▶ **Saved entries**

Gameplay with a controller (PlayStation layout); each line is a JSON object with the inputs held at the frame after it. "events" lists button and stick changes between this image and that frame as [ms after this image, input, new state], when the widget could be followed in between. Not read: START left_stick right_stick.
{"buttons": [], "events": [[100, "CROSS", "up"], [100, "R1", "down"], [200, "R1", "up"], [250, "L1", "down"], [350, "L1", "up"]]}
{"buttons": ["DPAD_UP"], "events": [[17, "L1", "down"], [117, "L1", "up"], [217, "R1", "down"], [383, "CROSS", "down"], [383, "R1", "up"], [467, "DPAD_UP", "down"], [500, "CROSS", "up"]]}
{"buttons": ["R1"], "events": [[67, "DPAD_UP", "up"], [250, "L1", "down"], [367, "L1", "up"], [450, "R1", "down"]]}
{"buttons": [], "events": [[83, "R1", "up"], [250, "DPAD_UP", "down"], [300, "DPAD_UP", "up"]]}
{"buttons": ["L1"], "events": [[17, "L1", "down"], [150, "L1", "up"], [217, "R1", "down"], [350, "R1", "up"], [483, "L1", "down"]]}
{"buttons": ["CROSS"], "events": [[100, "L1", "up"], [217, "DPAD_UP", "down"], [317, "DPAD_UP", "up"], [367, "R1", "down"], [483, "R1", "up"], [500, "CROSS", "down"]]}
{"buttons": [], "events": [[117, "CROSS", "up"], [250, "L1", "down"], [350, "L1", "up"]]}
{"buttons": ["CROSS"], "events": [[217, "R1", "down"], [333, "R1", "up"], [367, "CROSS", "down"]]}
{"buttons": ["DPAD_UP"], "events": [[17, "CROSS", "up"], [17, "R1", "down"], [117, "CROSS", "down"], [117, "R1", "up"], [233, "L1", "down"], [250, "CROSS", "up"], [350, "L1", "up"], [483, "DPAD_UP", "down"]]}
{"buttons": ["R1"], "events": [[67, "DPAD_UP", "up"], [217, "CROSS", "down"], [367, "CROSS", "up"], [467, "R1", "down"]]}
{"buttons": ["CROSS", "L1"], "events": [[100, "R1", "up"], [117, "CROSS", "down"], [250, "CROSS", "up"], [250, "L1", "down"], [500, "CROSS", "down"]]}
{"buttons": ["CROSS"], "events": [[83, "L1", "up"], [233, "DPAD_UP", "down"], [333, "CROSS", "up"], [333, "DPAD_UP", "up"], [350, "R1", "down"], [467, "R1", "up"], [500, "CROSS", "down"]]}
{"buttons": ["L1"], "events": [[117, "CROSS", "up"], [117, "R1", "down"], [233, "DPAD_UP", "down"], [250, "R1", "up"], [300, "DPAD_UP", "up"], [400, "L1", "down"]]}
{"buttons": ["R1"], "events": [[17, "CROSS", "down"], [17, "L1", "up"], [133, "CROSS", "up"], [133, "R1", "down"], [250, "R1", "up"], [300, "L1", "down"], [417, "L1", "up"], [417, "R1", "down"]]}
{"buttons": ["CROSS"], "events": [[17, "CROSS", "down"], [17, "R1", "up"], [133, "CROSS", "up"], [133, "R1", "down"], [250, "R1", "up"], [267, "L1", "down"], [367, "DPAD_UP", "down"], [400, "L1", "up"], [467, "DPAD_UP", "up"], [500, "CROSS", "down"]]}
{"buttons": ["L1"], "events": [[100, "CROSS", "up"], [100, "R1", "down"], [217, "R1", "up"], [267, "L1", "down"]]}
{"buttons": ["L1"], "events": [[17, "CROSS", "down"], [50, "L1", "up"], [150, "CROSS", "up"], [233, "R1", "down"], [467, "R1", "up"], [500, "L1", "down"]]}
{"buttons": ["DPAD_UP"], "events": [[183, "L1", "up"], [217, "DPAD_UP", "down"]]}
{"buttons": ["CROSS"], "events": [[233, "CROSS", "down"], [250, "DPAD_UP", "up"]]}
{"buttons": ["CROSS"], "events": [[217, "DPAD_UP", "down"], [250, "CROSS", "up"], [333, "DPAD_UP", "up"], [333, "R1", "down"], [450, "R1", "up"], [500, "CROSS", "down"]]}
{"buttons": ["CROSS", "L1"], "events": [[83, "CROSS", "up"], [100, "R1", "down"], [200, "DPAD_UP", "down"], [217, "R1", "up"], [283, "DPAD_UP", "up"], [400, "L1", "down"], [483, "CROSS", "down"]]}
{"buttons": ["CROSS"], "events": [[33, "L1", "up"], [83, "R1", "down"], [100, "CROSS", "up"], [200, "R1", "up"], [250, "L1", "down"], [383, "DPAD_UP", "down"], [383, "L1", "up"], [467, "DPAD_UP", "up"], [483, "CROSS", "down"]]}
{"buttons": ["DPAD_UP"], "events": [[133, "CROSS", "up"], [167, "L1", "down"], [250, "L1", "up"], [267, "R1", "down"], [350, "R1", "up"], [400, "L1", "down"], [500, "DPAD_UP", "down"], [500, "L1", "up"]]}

▶ **EXERCISE INSTRUCTIONS**
Line by line, retype all the entries exactly as they are shown.

▶ **OUTPUT OF THE TASK**
Gameplay with a controller (PlayStation layout); each line is a JSON object with the inputs held at the frame after it. "events" lists button and stick changes between this image and that frame as [ms after this image, input, new state], when the widget could be followed in between. Not read: START left_stick right_stick.
{"buttons": [], "events": [[100, "CROSS", "up"], [100, "R1", "down"], [200, "R1", "up"], [250, "L1", "down"], [350, "L1", "up"]]}
{"buttons": ["DPAD_UP"], "events": [[17, "L1", "down"], [117, "L1", "up"], [217, "R1", "down"], [383, "CROSS", "down"], [383, "R1", "up"], [467, "DPAD_UP", "down"], [500, "CROSS", "up"]]}
{"buttons": ["R1"], "events": [[67, "DPAD_UP", "up"], [250, "L1", "down"], [367, "L1", "up"], [450, "R1", "down"]]}
{"buttons": [], "events": [[83, "R1", "up"], [250, "DPAD_UP", "down"], [300, "DPAD_UP", "up"]]}
{"buttons": ["L1"], "events": [[17, "L1", "down"], [150, "L1", "up"], [217, "R1", "down"], [350, "R1", "up"], [483, "L1", "down"]]}
{"buttons": ["CROSS"], "events": [[100, "L1", "up"], [217, "DPAD_UP", "down"], [317, "DPAD_UP", "up"], [367, "R1", "down"], [483, "R1", "up"], [500, "CROSS", "down"]]}
{"buttons": [], "events": [[117, "CROSS", "up"], [250, "L1", "down"], [350, "L1", "up"]]}
{"buttons": ["CROSS"], "events": [[217, "R1", "down"], [333, "R1", "up"], [367, "CROSS", "down"]]}
{"buttons": ["DPAD_UP"], "events": [[17, "CROSS", "up"], [17, "R1", "down"], [117, "CROSS", "down"], [117, "R1", "up"], [233, "L1", "down"], [250, "CROSS", "up"], [350, "L1", "up"], [483, "DPAD_UP", "down"]]}
{"buttons": ["R1"], "events": [[67, "DPAD_UP", "up"], [217, "CROSS", "down"], [367, "CROSS", "up"], [467, "R1", "down"]]}
{"buttons": ["CROSS", "L1"], "events": [[100, "R1", "up"], [117, "CROSS", "down"], [250, "CROSS", "up"], [250, "L1", "down"], [500, "CROSS", "down"]]}
{"buttons": ["CROSS"], "events": [[83, "L1", "up"], [233, "DPAD_UP", "down"], [333, "CROSS", "up"], [333, "DPAD_UP", "up"], [350, "R1", "down"], [467, "R1", "up"], [500, "CROSS", "down"]]}
{"buttons": ["L1"], "events": [[117, "CROSS", "up"], [117, "R1", "down"], [233, "DPAD_UP", "down"], [250, "R1", "up"], [300, "DPAD_UP", "up"], [400, "L1", "down"]]}
{"buttons": ["R1"], "events": [[17, "CROSS", "down"], [17, "L1", "up"], [133, "CROSS", "up"], [133, "R1", "down"], [250, "R1", "up"], [300, "L1", "down"], [417, "L1", "up"], [417, "R1", "down"]]}
{"buttons": ["CROSS"], "events": [[17, "CROSS", "down"], [17, "R1", "up"], [133, "CROSS", "up"], [133, "R1", "down"], [250, "R1", "up"], [267, "L1", "down"], [367, "DPAD_UP", "down"], [400, "L1", "up"], [467, "DPAD_UP", "up"], [500, "CROSS", "down"]]}
{"buttons": ["L1"], "events": [[100, "CROSS", "up"], [100, "R1", "down"], [217, "R1", "up"], [267, "L1", "down"]]}
{"buttons": ["L1"], "events": [[17, "CROSS", "down"], [50, "L1", "up"], [150, "CROSS", "up"], [233, "R1", "down"], [467, "R1", "up"], [500, "L1", "down"]]}
{"buttons": ["DPAD_UP"], "events": [[183, "L1", "up"], [217, "DPAD_UP", "down"]]}
{"buttons": ["CROSS"], "events": [[233, "CROSS", "down"], [250, "DPAD_UP", "up"]]}
{"buttons": ["CROSS"], "events": [[217, "DPAD_UP", "down"], [250, "CROSS", "up"], [333, "DPAD_UP", "up"], [333, "R1", "down"], [450, "R1", "up"], [500, "CROSS", "down"]]}
{"buttons": ["CROSS", "L1"], "events": [[83, "CROSS", "up"], [100, "R1", "down"], [200, "DPAD_UP", "down"], [217, "R1", "up"], [283, "DPAD_UP", "up"], [400, "L1", "down"], [483, "CROSS", "down"]]}
{"buttons": ["CROSS"], "events": [[33, "L1", "up"], [83, "R1", "down"], [100, "CROSS", "up"], [200, "R1", "up"], [250, "L1", "down"], [383, "DPAD_UP", "down"], [383, "L1", "up"], [467, "DPAD_UP", "up"], [483, "CROSS", "down"]]}
{"buttons": ["DPAD_UP"], "events": [[133, "CROSS", "up"], [167, "L1", "down"], [250, "L1", "up"], [267, "R1", "down"], [350, "R1", "up"], [400, "L1", "down"], [500, "DPAD_UP", "down"], [500, "L1", "up"]]}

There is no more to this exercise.